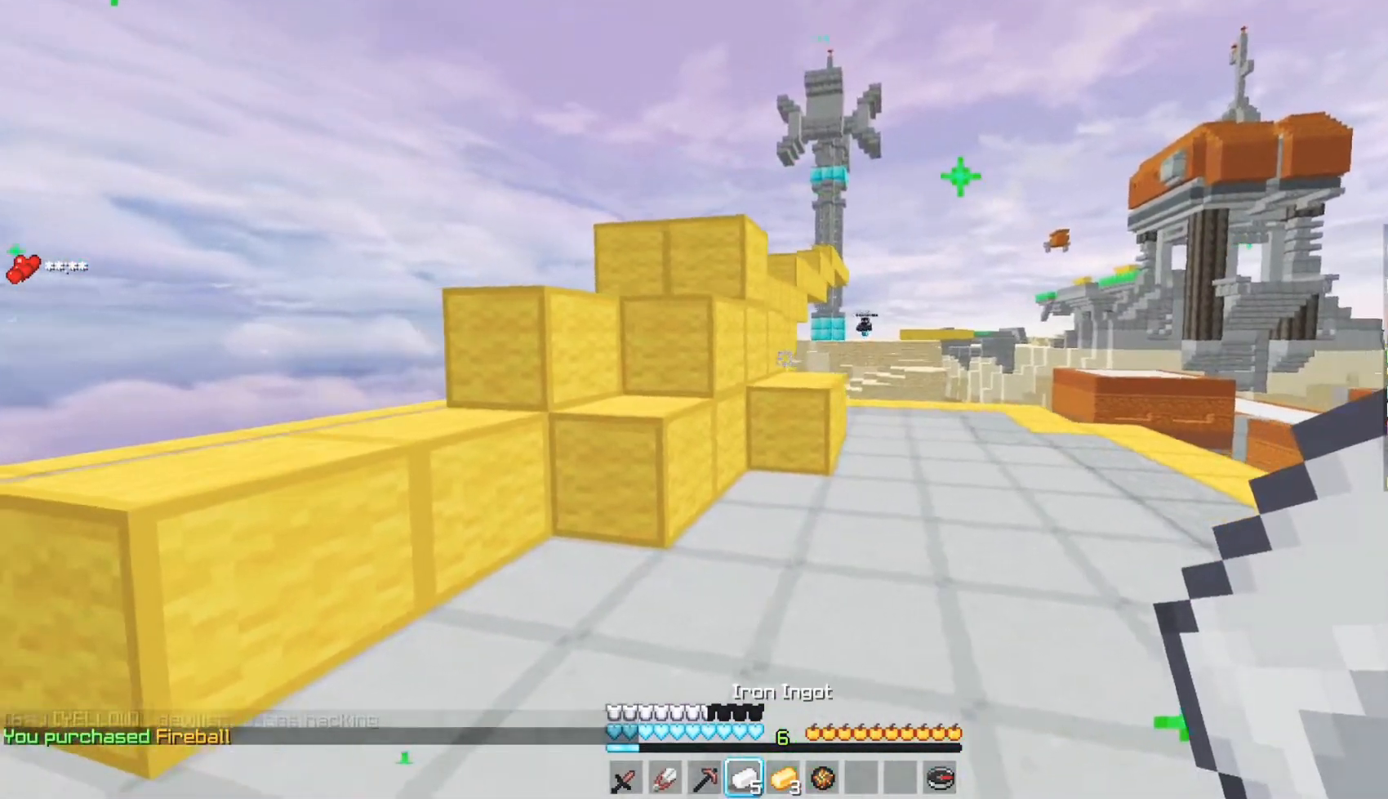
{"keys": [], "mouse": [], "events": [[67, "a", "up"]]}
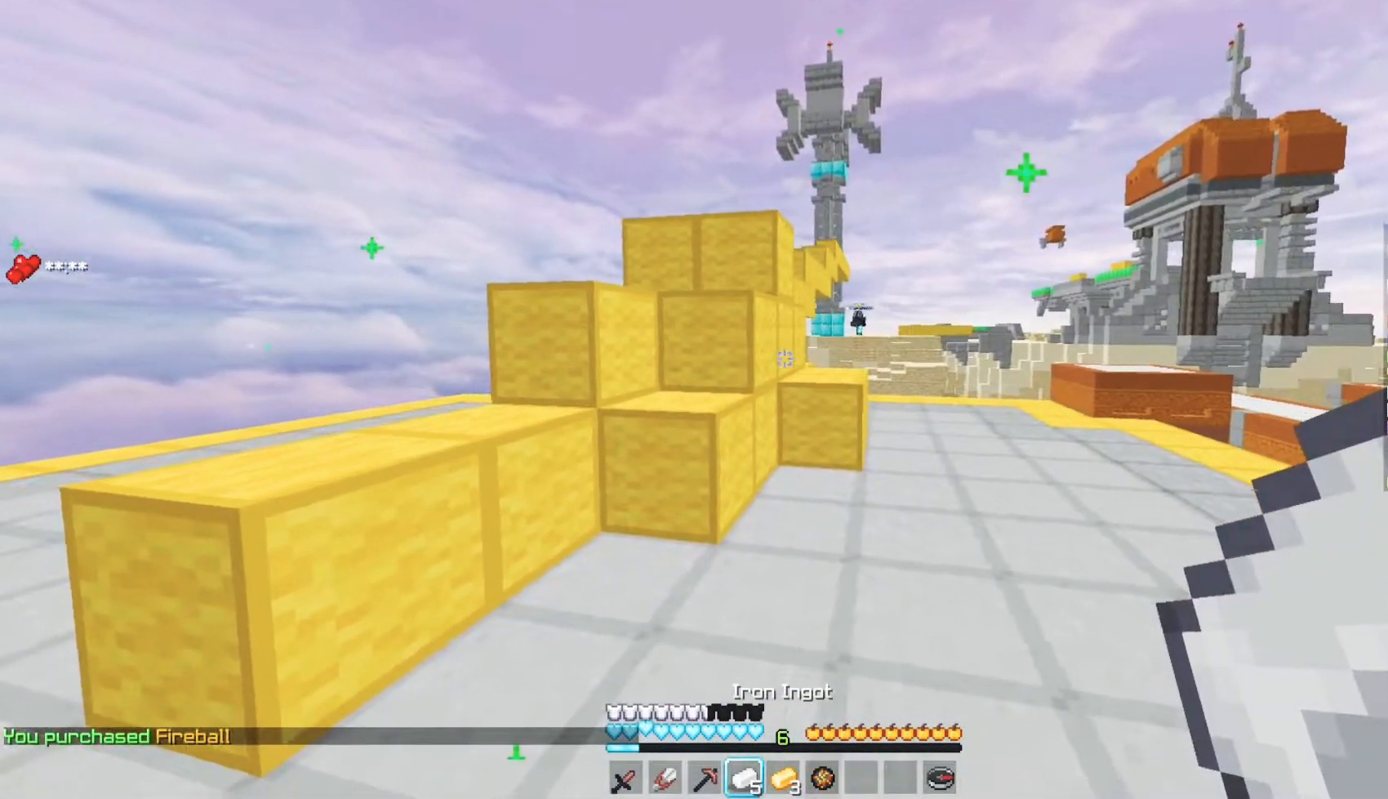
{"keys": [], "mouse": [], "events": []}
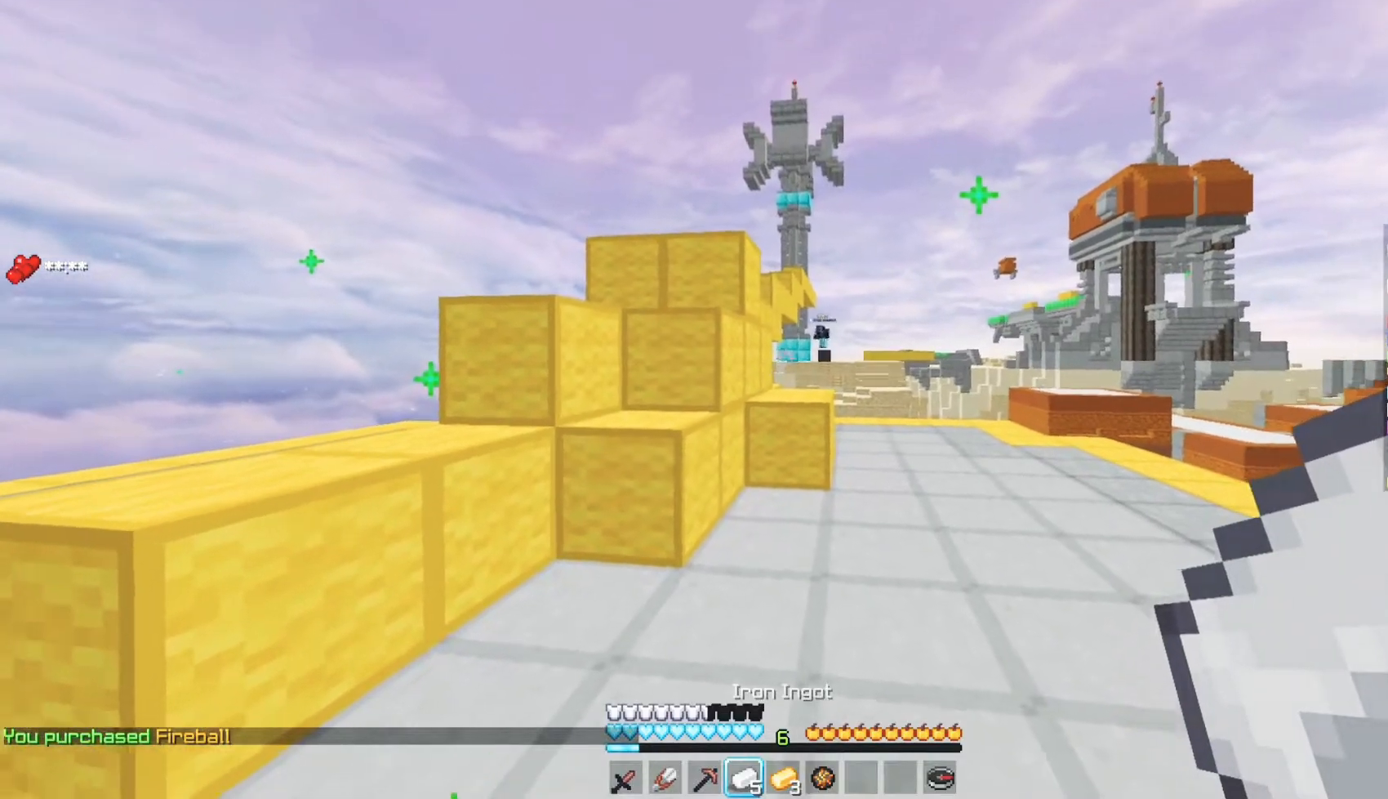
{"keys": [], "mouse": [], "events": []}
+ + + + + + +
§ WHAT TO DO
Copy the data character for character, but drop all pictures from the copy.

§ ANSWER AREA
{"keys": [], "mouse": [], "events": [[67, "a", "up"]]}
{"keys": [], "mouse": [], "events": []}
{"keys": [], "mouse": [], "events": []}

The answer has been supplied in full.